Dans une de ses récentes chroniques au Figaro titrée « L’usage abusif des sanctions internationales », Renaud Girard mentionne « un jeune Russe, arrivé en Suisse à 15 ans pour y faire ses études, et aujourd’hui citoyen helvétique, parfaitement francophone, sanctionné simplement parce que son père était le fondateur du Vallourec russe… Ses comptes bancaires sont gelés et il n’a plus le droit de se rendre sur le territoire de l’Union européenne ».
Ce « jeune russe » est Alexander Pumpyansky.
Les sanctions qui pèsent sur lui depuis le début de la guerre en Ukraine – au motif qu’il est le fils de son père – ont fait l’objet d’un renouvellement continuel, en dépit du fait de l’annulation répétée des dites sanctions par le tribunal de l’Union européenne lui-même, ce dernier ayant admis que Alexander Pumpyansky n’est en aucune façon impliqué dans le conflit qui oppose aujourd’hui la Russie à l’Ukraine. Pas plus que ne le sont son père et sa mère, selon le même tribunal, pourtant eux aussi sanctionnés.
Alors comment en est-on arrivé à une situation digne du Procès de Kafka où l’homme d’affaire russo-suisse se trouve sous sanction bien que jugé innocent ?
La raison est la suivante : les sanctions, décidées par des fonctionnaires non élus puis entérinées par le Conseil de l’union européenne sans aucun procès ni instruction à charge et à décharge, ont une durée de six mois aux termes desquelles elles sont prolongées ou non. Cette réévaluation périodique est censée permettre aux personnes sanctionnées de plaider leur cause, devant un juge cette fois. Ce fonctionnement serait équitable si, une fois innocenté, le demandeur était bel et bien retiré de la liste des personnes sanctionnées. Or ce n’est pas le cas. Bien que le tribunal ait reconnu à deux reprises l’injustice faite à Alexander Pumpyansky et donc annulé les sanctions qui pesaient sur lui, l’homme d’affaire a à chaque fois été par la suite réinscrit sur la liste des personnes sanctionnées. Le Conseil se montre donc totalement indifférent à l’avis des juges européens ! En bref, tant que la volonté politique de sanctionner un tel ou un tel demeure, les actions intentées devant les juridictions européennes sont dépourvues d’effets pratiques. Le tribunal a beau reconnaître votre innocence, cela ne change rien à votre situation. Ce n’est qu’une victoire morale au goût amer…

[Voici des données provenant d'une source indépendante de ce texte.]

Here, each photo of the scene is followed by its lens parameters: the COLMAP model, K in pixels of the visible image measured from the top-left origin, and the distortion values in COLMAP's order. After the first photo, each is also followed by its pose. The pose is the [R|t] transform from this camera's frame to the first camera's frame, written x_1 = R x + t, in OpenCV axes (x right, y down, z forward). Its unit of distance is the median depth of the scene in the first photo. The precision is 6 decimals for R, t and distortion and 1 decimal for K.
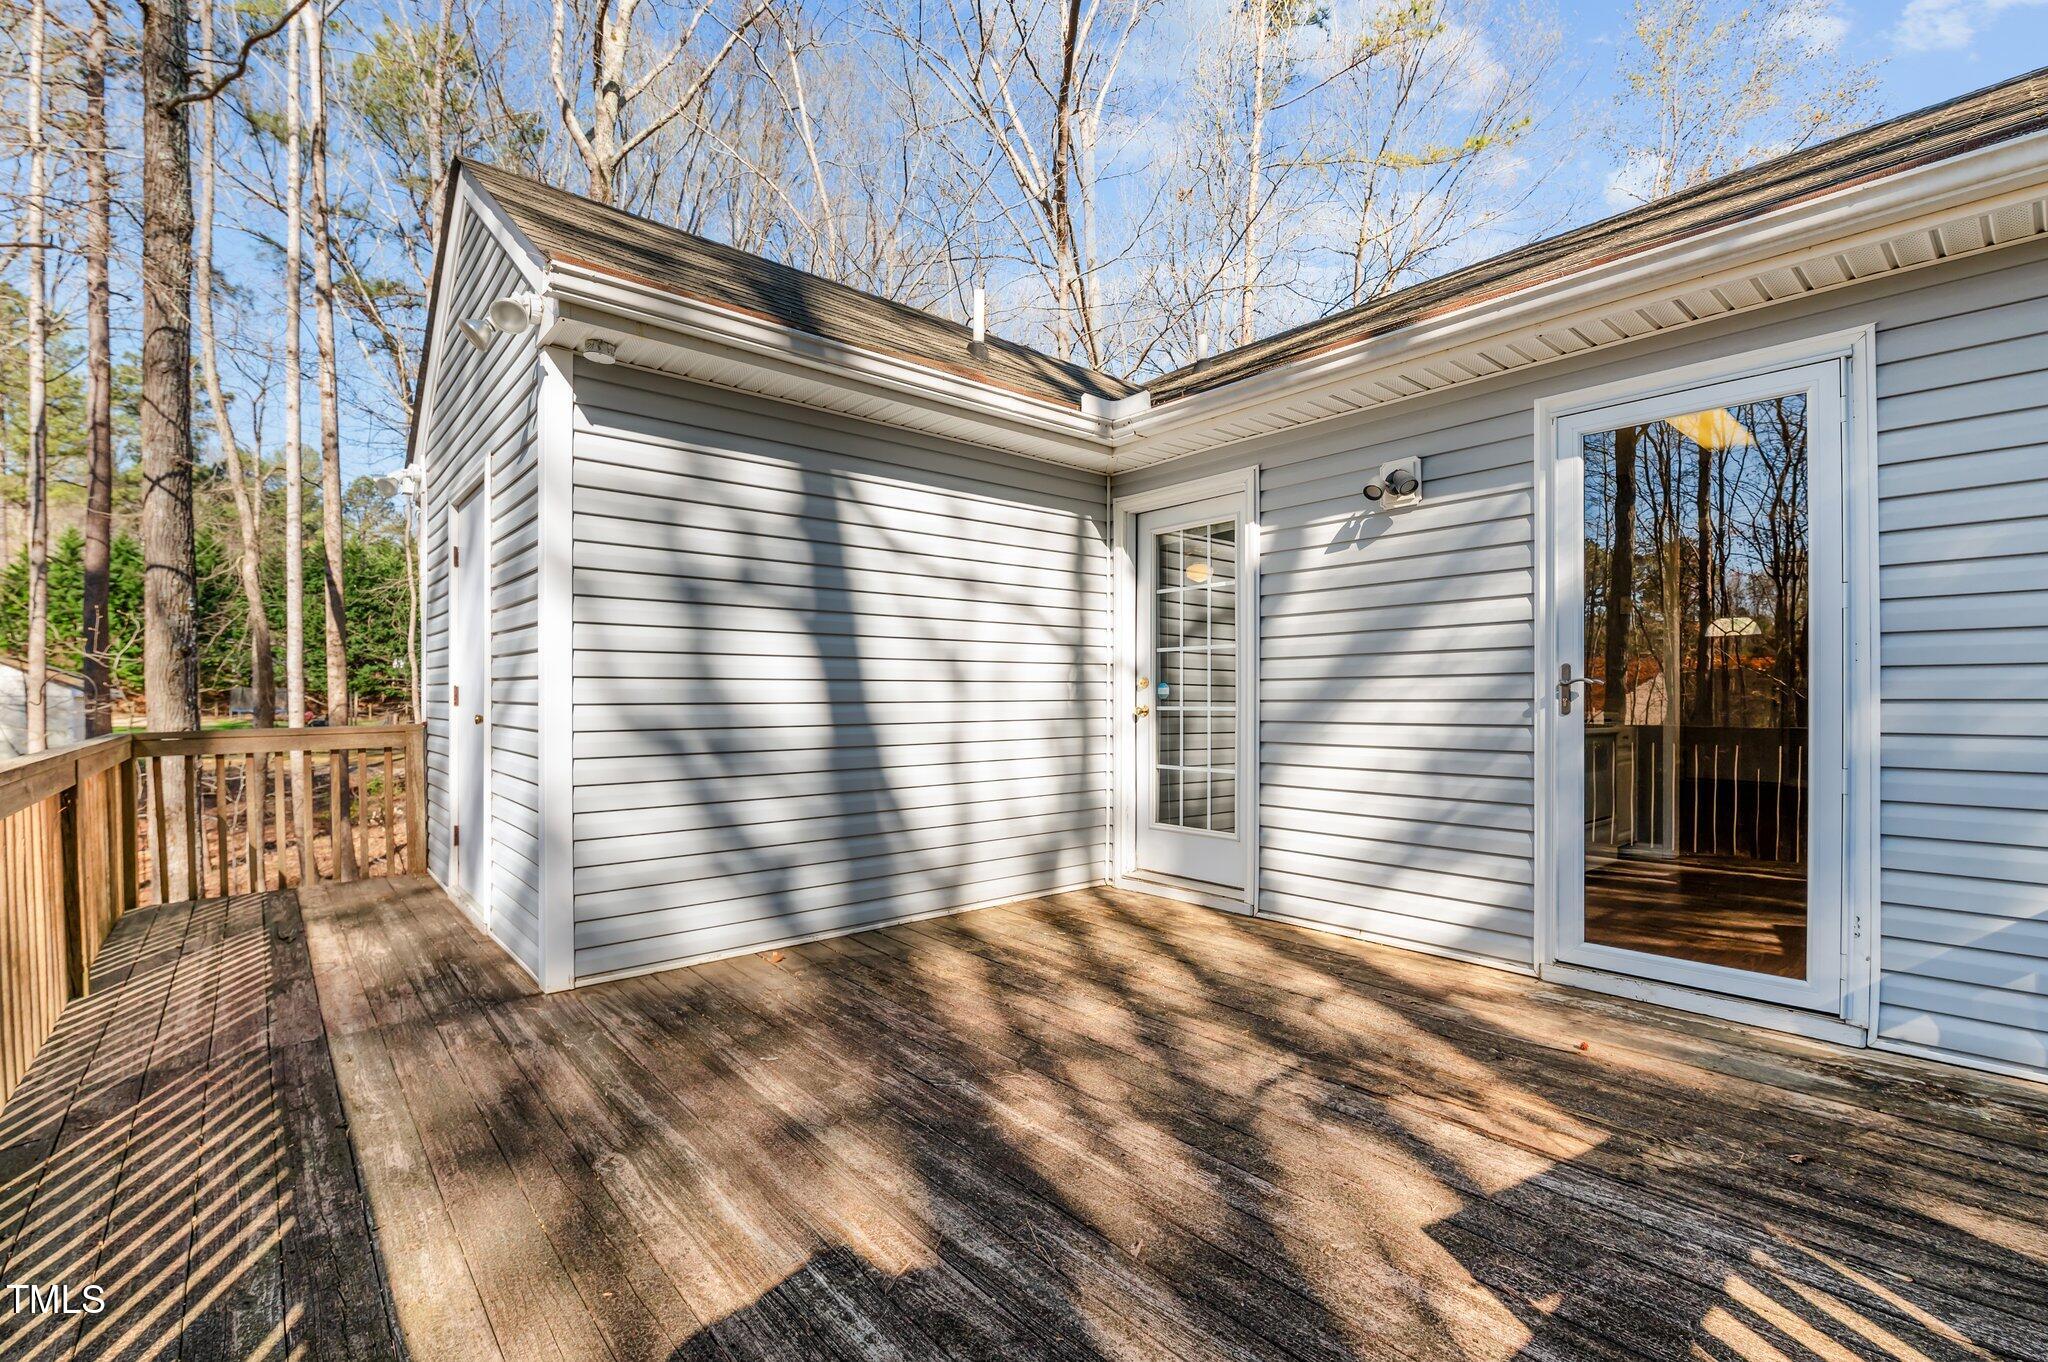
lens RADIAL K [[884.1, 0, 1022.6], [0, 884.1, 695.5], [0, 0, 1]] dist [-0.002380, -0.004418]
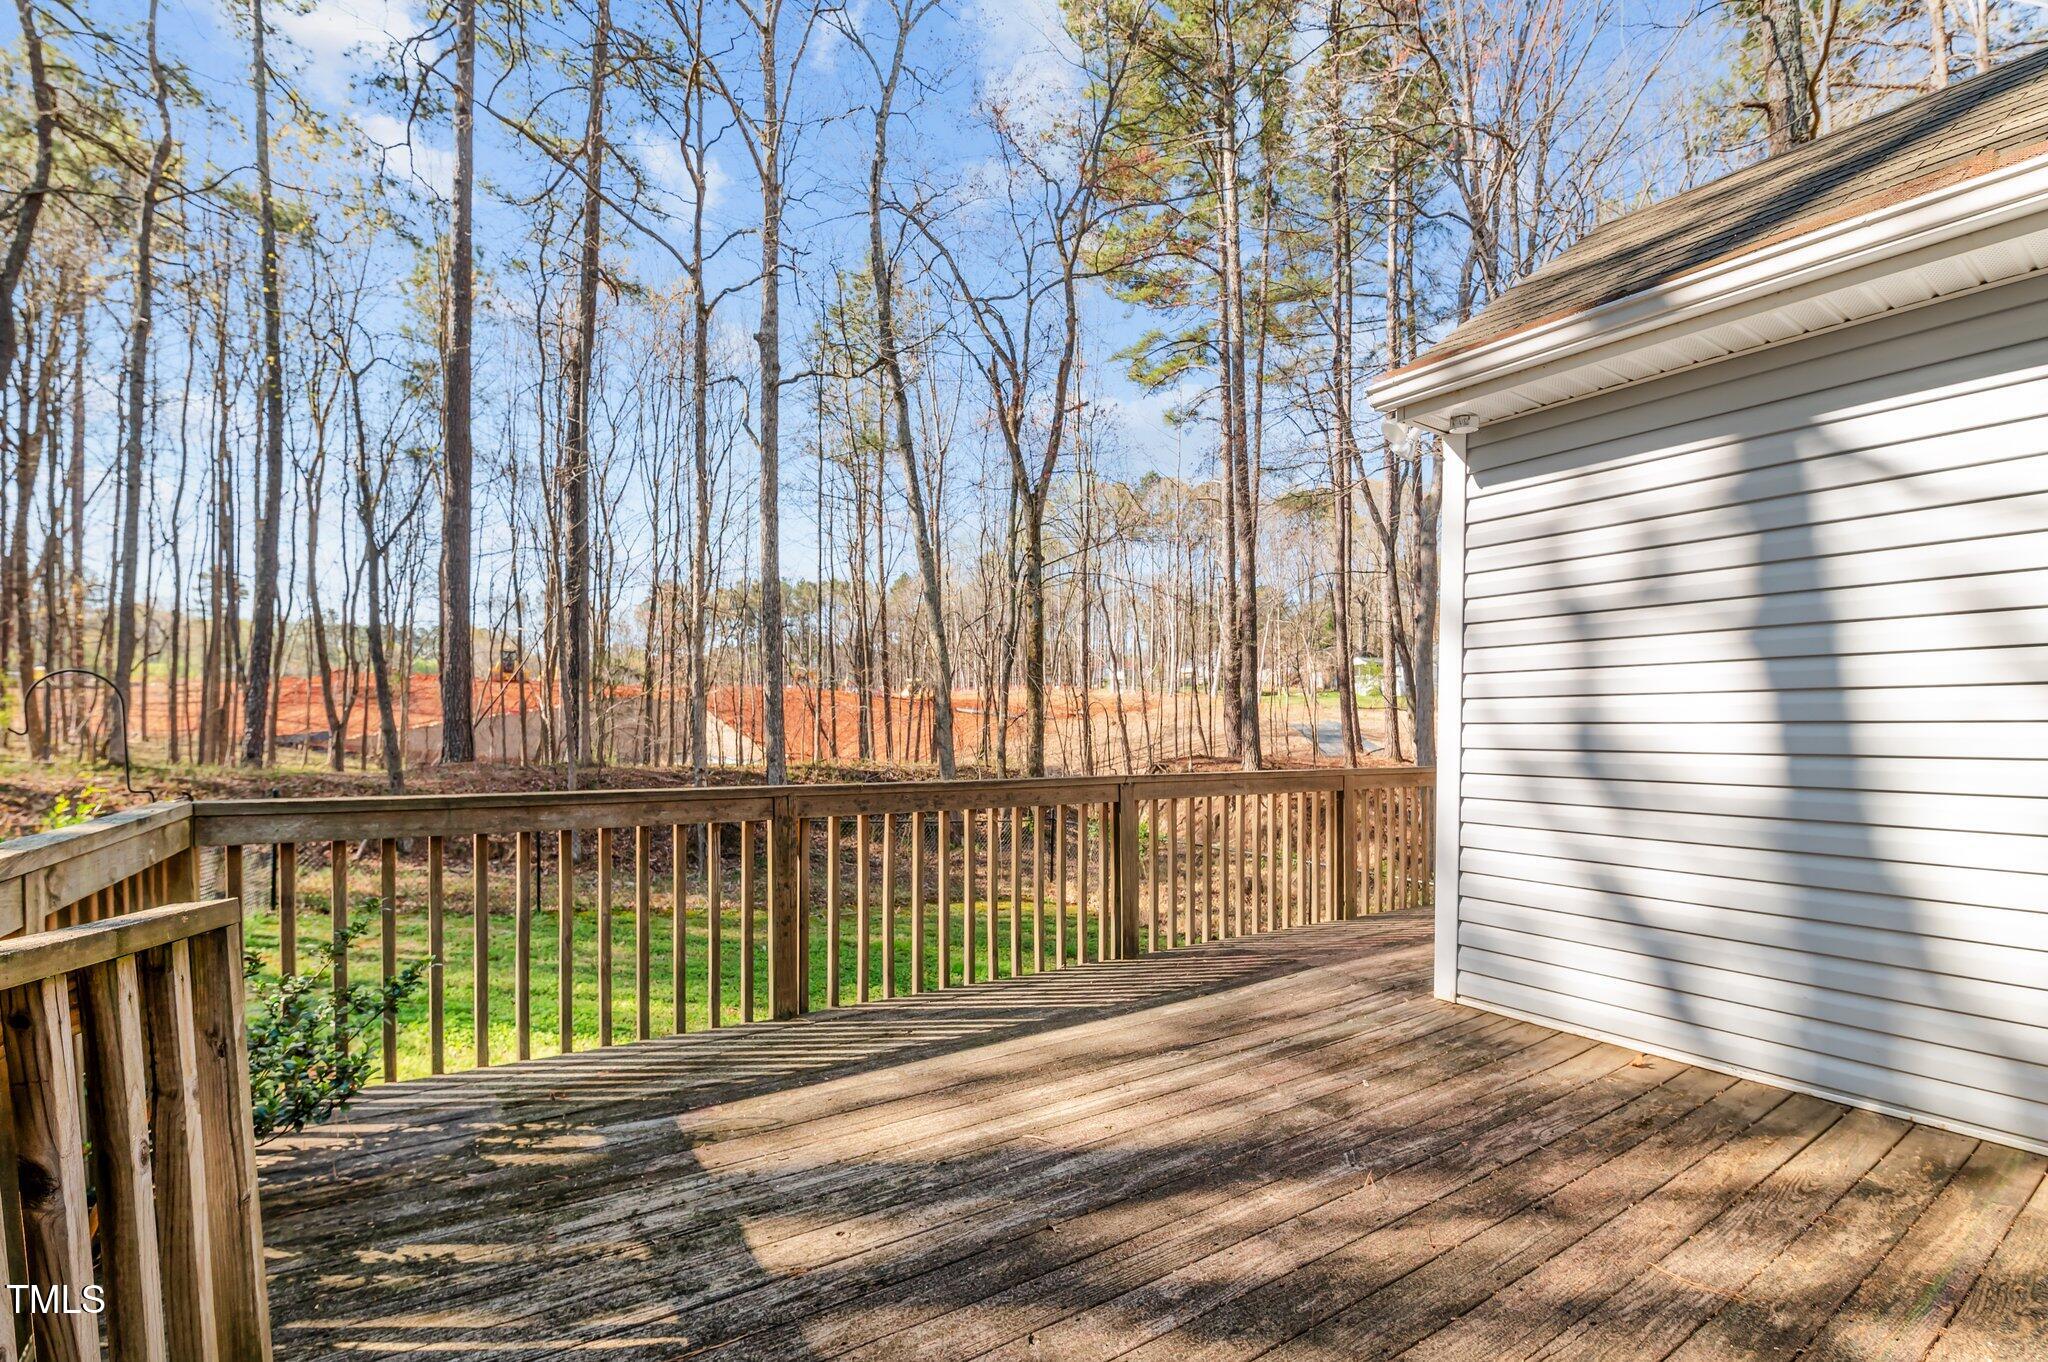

Il s’agit là d’un déni de justice. Il est hélas loin d’être unique, comme l’a souligné le diplomate français Eugène Berg dans La Tribune. On pourrait s’en consoler en se disant qu’il ne touche que des Russes fortunés. Ce serait pourtant rater l’essentiel : si les sanctions sont nécessaires pour soutenir l’Ukraine, elles ont besoin d’être justes pour être légitimes. On ne peut répondre à une invasion illégale par des mesures arbitraires. Accepter ces graves entorses aux libertés fondamentales reviendrait à accepter de remettre en cause les valeurs-même que l’U.E. cherche à défendre : celles de État de droit.